Data on Monday showed a double whammy for Asia’s third-largest economy, with industrial output slowing and consumer price index-based inflation surging back to 7 per cent, stalling a three-month downtrend.

The latest inflation data contradicts the Reserve Bank of India’s broad predictions for a slowdown in price pressures and is likely to push the central bank to take a more aggressive rate hike strategy to counter inflation, mirroring the West – even at the cost of economic growth.

More analysts and economist now predict a larger RBI rate hike later this month.

Still, the NSE Nifty-50 index rose 103.40 points, or 0.58 per cent, to 18,039.75, and the 30-share BSE Sensex index jumped 355.89 points, or 0.59 per cent, to 60,471.02.

“The good news for the markets is that a sliding US dollar is likely to further add to risk appetite,” said Prashanth Tapse, Senior Vice President for Research at Mehta Equities.

“A new bull market could start if the US inflation report, which is expected to be announced in the evening, comes below the streets’ expectation,” he added.

Asian bourses extended the winning momentum from a global stocks rally ahead of key US inflation data, which is predicted to come in softer and show a peak in price pressures in the world’s largest economy.

The Kospi, a stock market index in South Korea, jumped on the global rally bandwagon after a holiday and led a 0.6 per cent rise in MSCI’s largest index of Asia-Pacific shares outside of Japan. Nikkei in Japan added 0.3 per cent.
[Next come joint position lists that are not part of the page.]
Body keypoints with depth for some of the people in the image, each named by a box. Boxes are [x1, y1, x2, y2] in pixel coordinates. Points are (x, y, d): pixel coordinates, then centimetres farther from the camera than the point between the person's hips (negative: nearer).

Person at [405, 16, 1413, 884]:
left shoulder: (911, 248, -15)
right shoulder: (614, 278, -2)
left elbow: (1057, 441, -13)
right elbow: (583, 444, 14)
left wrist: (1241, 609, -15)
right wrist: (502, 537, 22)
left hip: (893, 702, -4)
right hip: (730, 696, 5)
After the S&P 500 had its greatest four-day run since June on Monday as a result of strong pre-order for Apple’s iPhone 14 Pro Max, US stock futures were stable ahead of the US consumer price index-based inflation report, which will indicate and dictate the interest rate path.

Treasury yields and the dollar eased.

US bond markets imply that investors are growing more optimistic that the escalating inflationary pressures this year will be contained.
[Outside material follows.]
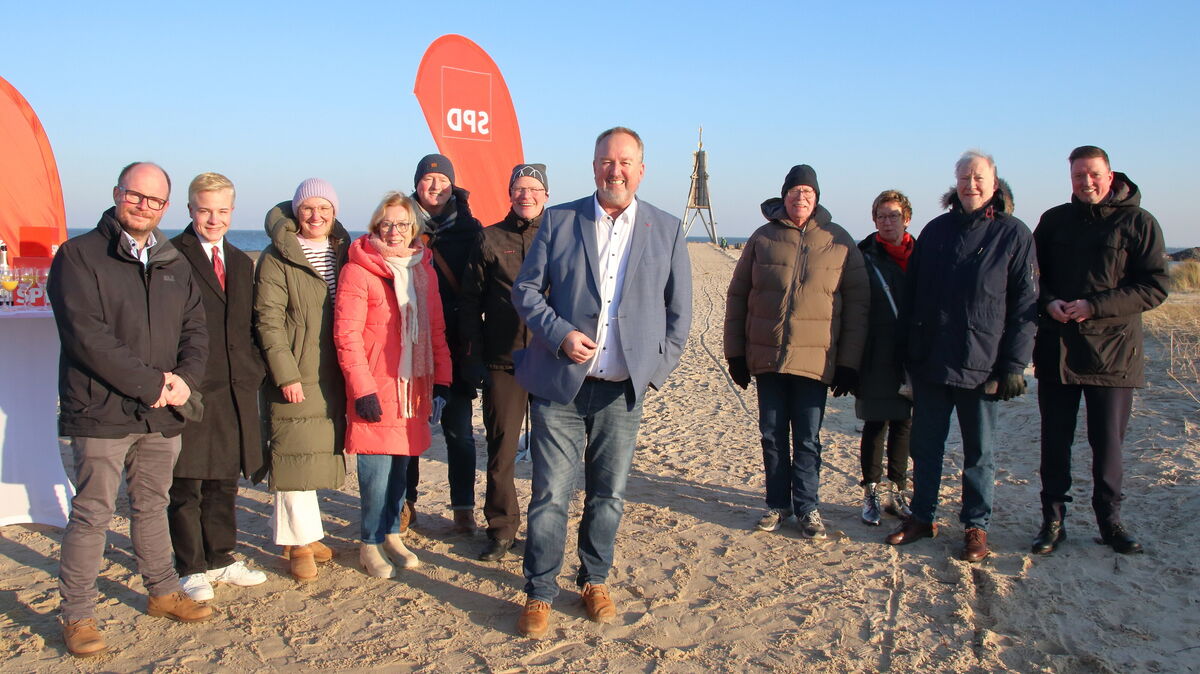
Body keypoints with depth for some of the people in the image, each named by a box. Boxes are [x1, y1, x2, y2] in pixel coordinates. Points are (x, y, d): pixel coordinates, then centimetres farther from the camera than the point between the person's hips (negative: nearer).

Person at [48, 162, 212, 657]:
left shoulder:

A gauge for where markets estimate inflation to be, the so-called breakeven rates on Treasury Inflation Protected Securities (TIPS) have decreased along with the cost of hedging high inflation.

Any potential upside surprise will likely see more volatility in rates,” Giulia Specchia, a macro strategist at UBS Group AG in Sydney, told Bloomberg. “We do expect the monthly pace of inflation to slow notably over the remainder of the year.”

Oil price declines have markets hopeful that US headline inflation will stabilise or slow, which is likely to ease the need for additional interest rate hikes in the future as currently feared based on the Federal Reserve’s rhetoric.

However, analysts caution that core inflation is expected to continue and that the consequences for rates in the near term are not clear.

“It’s too early to be celebrating the end of inflation, as some market participants seem already to be doing,” Rob Carnell, an Economist at ING, told Reuters.

Crude prices have fallen nearly a third since mid-June and back to levels before Russia invaded Ukraine late in February, trading below $100.